- **PAGE EXCERPT**
┏━━
In testimony before the House Foreign Affairs Committee Tuesday, Secretary of State Hillary Rodham Clinton said the US Agency for International Development (USAID) is directing US assistance to Libya’s refugees, while US military assets in the region are repositioning to help with humanitarian efforts.
The US is also discussing with allies and partners the implementation of a no-fly zone over Libya, Secretary Clinton said. But she cautioned that such a move entails a number of problems. US military officials have said setting up an effective no-fly zone would require taking out Libya’s air defense systems.
But a no-fly zone is winning support among some in Congress. After Sens. John McCain (R) of Arizona and Joe Lieberman (I) of Connecticut on Monday called for the international community to establish such a zone, Sen. Robert Menendez (D) of New Jersey announced a resolution Tuesday that calls on the US to press for a no-fly zone and to redouble its outreach efforts to Libya’s opposition figures.
The no-fly proposal was already being rained on by Russia, which would have to go along with the idea if it is to be approved by the Security Council.
Russian Foreign Minister Sergei Lavrov said Tuesday a no-fly zone would be “superfluous,” and he suggested instead that the international community focus on implementing the sanctions that the Security Council imposed on Libya on Saturday.
┗━━
- **EXCERPTED RECORDS**
┏━━
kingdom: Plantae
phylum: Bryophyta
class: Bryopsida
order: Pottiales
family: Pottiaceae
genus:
┗━━
- **GIVEN REQUEST 1**
Name every person mentioned by name in the Libya no-fly zone excerpt.
- **GIVEN REQUEST 2**
Reproduce word for word the passage of the Libya no-fly zone excerpt that begins with the words containing "Russian Foreign Minister" and ends with "Libya on Saturday.".

- **WRITTEN ANSWER 1**
Hillary Rodham Clinton
John McCain
Joe Lieberman
Robert Menendez
Sergei Lavrov

- **WRITTEN ANSWER 2**
Russian Foreign Minister Sergei Lavrov said Tuesday a no-fly zone would be “superfluous,” and he suggested instead that the international community focus on implementing the sanctions that the Security Council imposed on Libya on Saturday.